Au moment où l'administration américaine soupçonne Cuba de développer des armes chimiques, une question très sensible pourrait renforcer durablement la méfiance de Washington à l'égard de Lula. Pendant la campagne électorale précédant le premier tour de la présidentielle, l'ex-ouvrier métallurgiste critiqua en effet devant des militaires brésiliens, qui applaudirent, l'adhésion du Brésil au Traité de non prolifération des armes nucléaires.

Selon Lula, ce traité "n'aurait de sens que si tous les pays possédant des armes nucléaires les détruisaient" et "dans l'état actuel, il ne serait qu'un obstacle au développement militaire des pays les plus pauvres". Et Lula d'insister: "Nous autres, les pays en développement, nous restons avec un lance-pierre, tandis qu'eux ont des bombes atomiques".

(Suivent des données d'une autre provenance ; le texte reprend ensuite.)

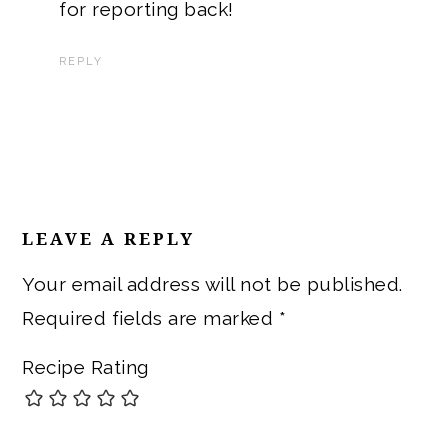
for reporting back!
REPLY
LEAVE A REPLY
Your email address will not be published.
Required fields are marked
*
Recipe Rating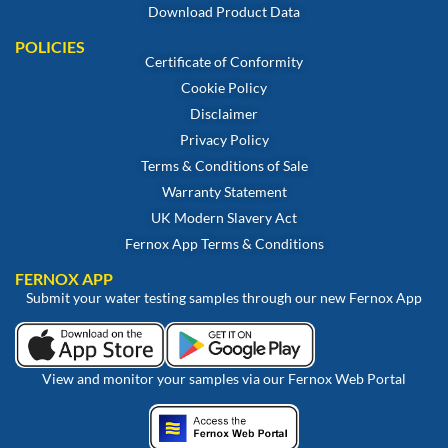
Download Product Data
POLICIES
Certificate of Conformity
Cookie Policy
Disclaimer
Privacy Policy
Terms & Conditions of Sale
Warranty Statement
UK Modern Slavery Act
Fernox App Terms & Conditions
FERNOX APP
Submit your water testing samples through our new Fernox App
View and monitor your samples via our Fernox Web Portal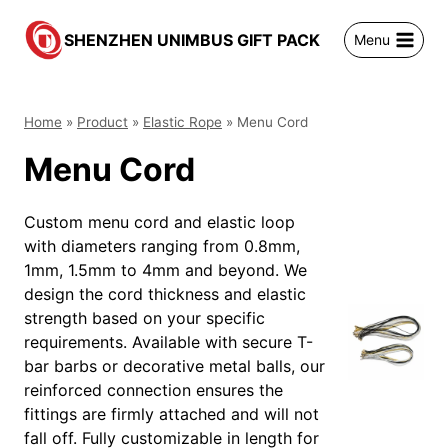
跳
到
SHENZHEN UNIMBUS GIFT PACK
Menu
内
容
Home
»
Product
»
Elastic Rope
»
Menu Cord
Menu Cord
Custom menu cord and elastic loop
with diameters ranging from 0.8mm,
1mm, 1.5mm to 4mm and beyond. We
design the cord thickness and elastic
strength based on your specific
requirements. Available with secure T-
bar barbs or decorative metal balls, our
reinforced connection ensures the
fittings are firmly attached and will not
fall off. Fully customizable in length for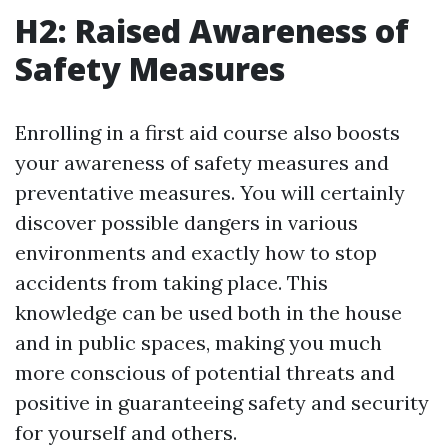
H2: Raised Awareness of
Safety Measures
Enrolling in a first aid course also boosts
your awareness of safety measures and
preventative measures. You will certainly
discover possible dangers in various
environments and exactly how to stop
accidents from taking place. This
knowledge can be used both in the house
and in public spaces, making you much
more conscious of potential threats and
positive in guaranteeing safety and security
for yourself and others.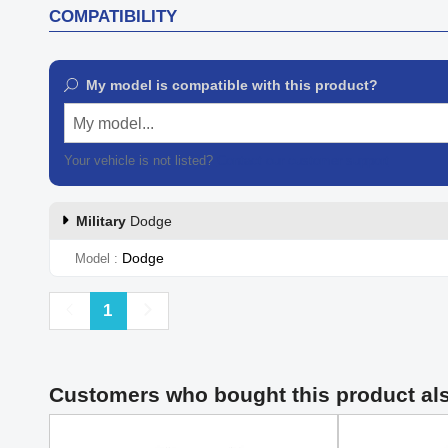
COMPATIBILITY
My model is compatible with this product?
My model...
Your vehicle is not listed?
Contact our customer support
Military
Dodge
Dodge
Model
Previous
Next
1
Customers who bought this product al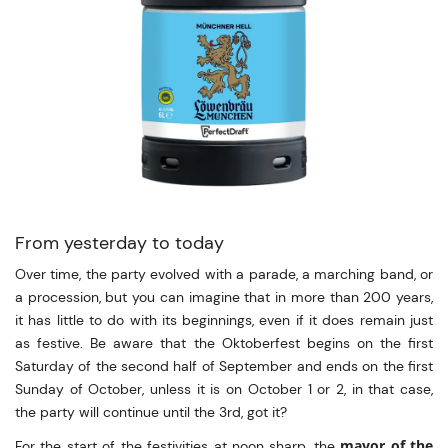
From yesterday to today
Over time, the party evolved with a parade, a marching band, or
a procession, but you can imagine that in more than 200 years,
it has little to do with its beginnings, even if it does remain just
as festive. Be aware that the Oktoberfest begins on the first
Saturday of the second half of September and ends on the first
Sunday of October, unless it is on October 1 or 2, in that case,
the party will continue until the 3rd, got it?
mayor of the
For the start of the festivities at noon sharp, the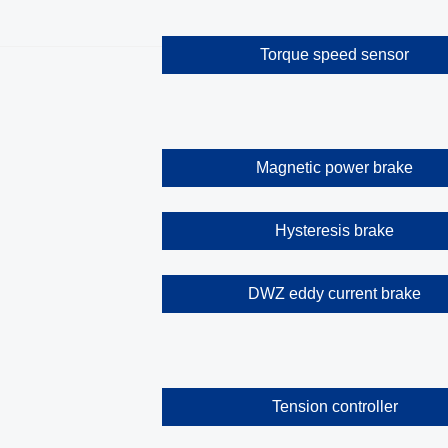
Torque speed sensor
Magnetic power brake
Hysteresis brake
DWZ eddy current brake
Tension controller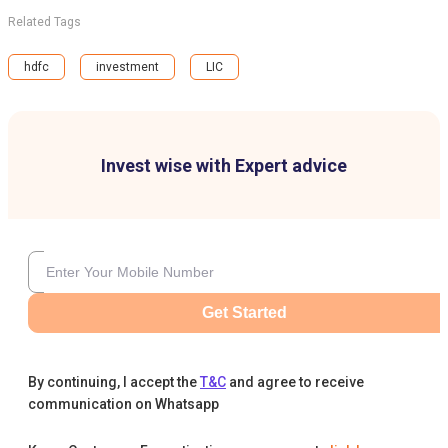
Related Tags
hdfc
investment
LIC
Invest wise with Expert advice
Get Started
By continuing, I accept the
T&C
and agree to receive
communication on Whatsapp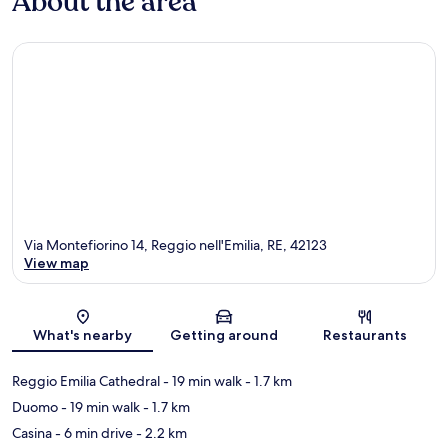
About the area
Via Montefiorino 14, Reggio nell'Emilia, RE, 42123
View map
Map
What's nearby
Getting around
Restaurants
Reggio Emilia Cathedral
- 19 min walk
- 1.7 km
Duomo
- 19 min walk
- 1.7 km
Casina
- 6 min drive
- 2.2 km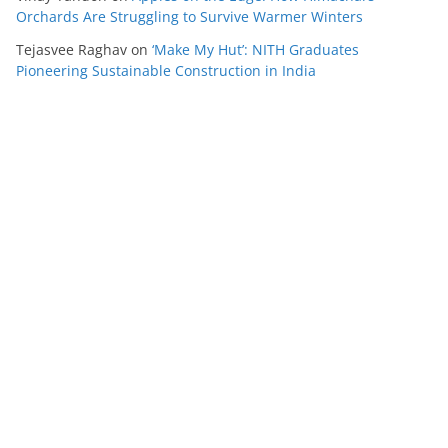
Orchards Are Struggling to Survive Warmer Winters
Tejasvee Raghav
on
‘Make My Hut’: NITH Graduates
Pioneering Sustainable Construction in India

Dénonçant ces déclarations, ainsi que "les étroites relations" de Lula "avec le dictateur communiste Fidel Castro" et les réunions du probable futur président brésilien avec "des organisations radicales", dix élus républicains du Congrès américain, conduits par Dan Burton, président de la Commission des réformes gouvernementales de la Chambre des représentants, viennent d'envoyer à George W. Bush  une lettre s'inquiétant "des interrogations sérieuses" que ferait peser sur la politique internationale un gouvernement brésilien présidé par Luiz Inacio Lula da Silva.

L'influence décisive des Etats-Unis sur les décisions du Fonds monétaire international (FMI) devrait être la principale arme de Washington pour freiner l'antiaméricanisme d'un Brésil sauvé actuellement de la banqueroute par l'aide financière internationale.